[Information supplied]
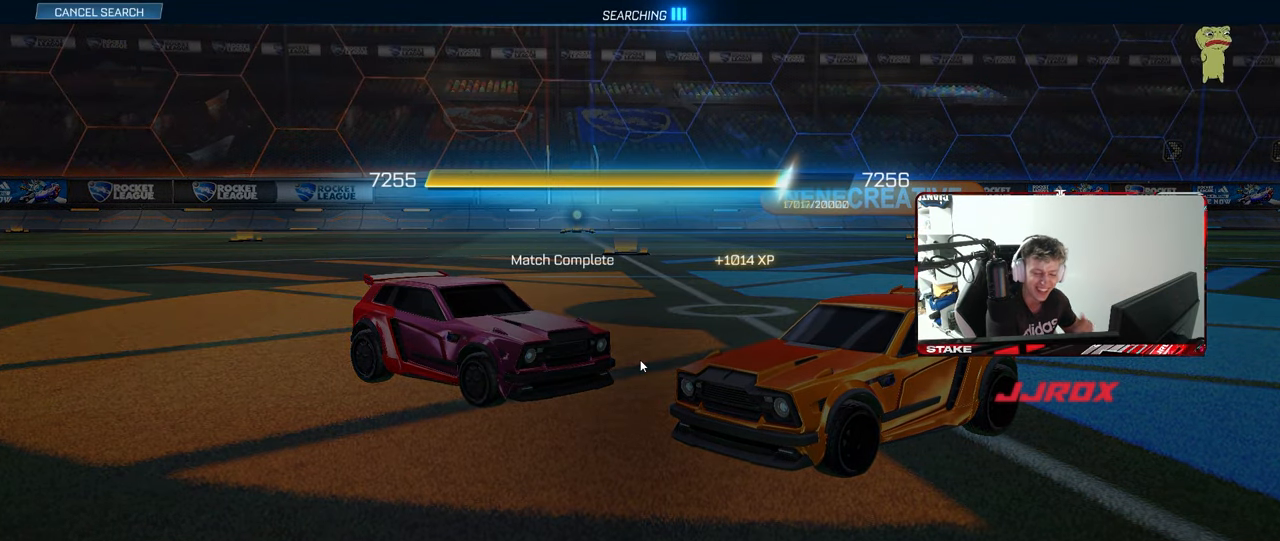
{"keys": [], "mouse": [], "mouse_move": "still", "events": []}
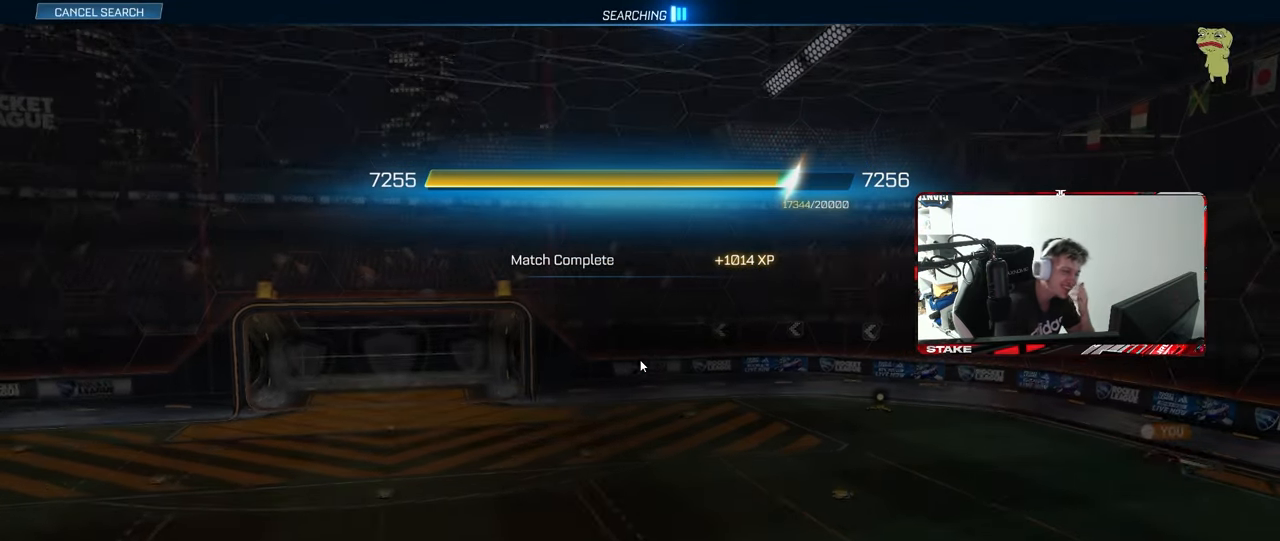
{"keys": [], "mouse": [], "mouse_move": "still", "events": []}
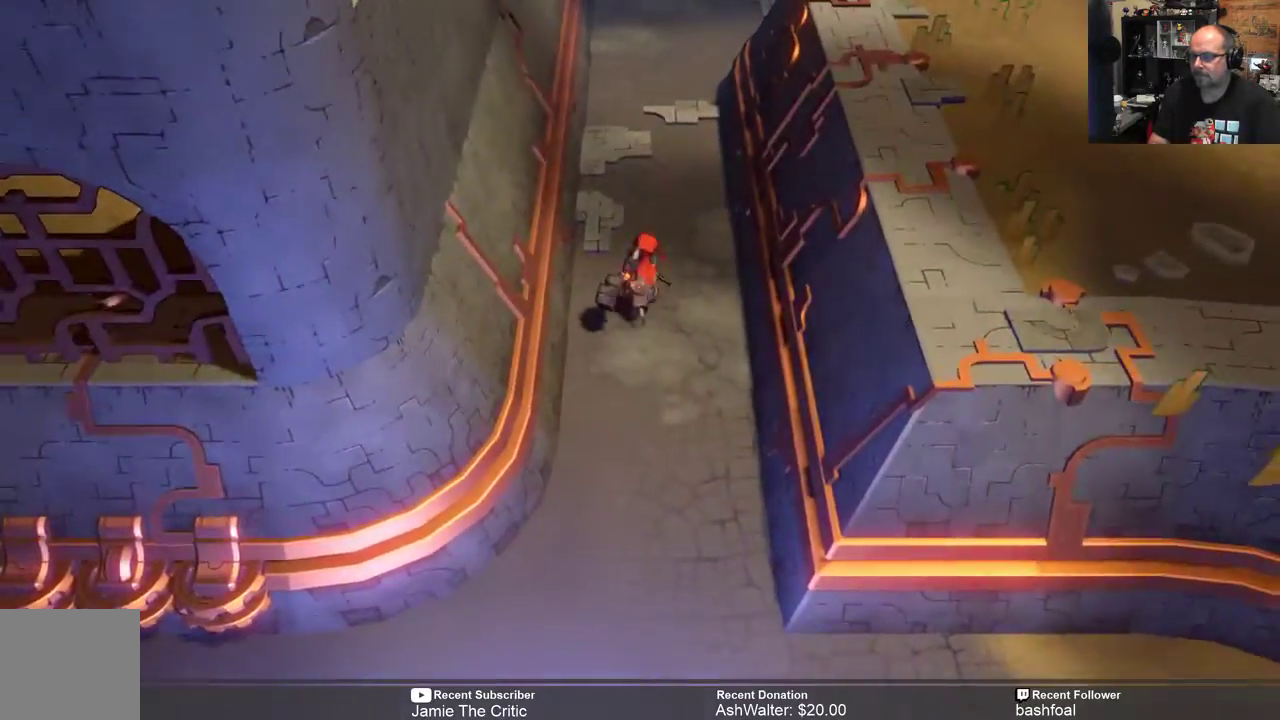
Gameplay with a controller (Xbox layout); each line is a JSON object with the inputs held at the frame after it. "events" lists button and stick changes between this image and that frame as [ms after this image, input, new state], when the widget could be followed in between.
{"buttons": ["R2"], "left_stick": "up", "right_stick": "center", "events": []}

[Task instructions]
None of the pictures should be kept; reproduce all the remaining material exactly.

[Task solution]
{"keys": [], "mouse": [], "mouse_move": "still", "events": []}
{"keys": [], "mouse": [], "mouse_move": "still", "events": []}
Gameplay with a controller (Xbox layout); each line is a JSON object with the inputs held at the frame after it. "events" lists button and stick changes between this image and that frame as [ms after this image, input, new state], when the widget could be followed in between.
{"buttons": ["R2"], "left_stick": "up", "right_stick": "center", "events": []}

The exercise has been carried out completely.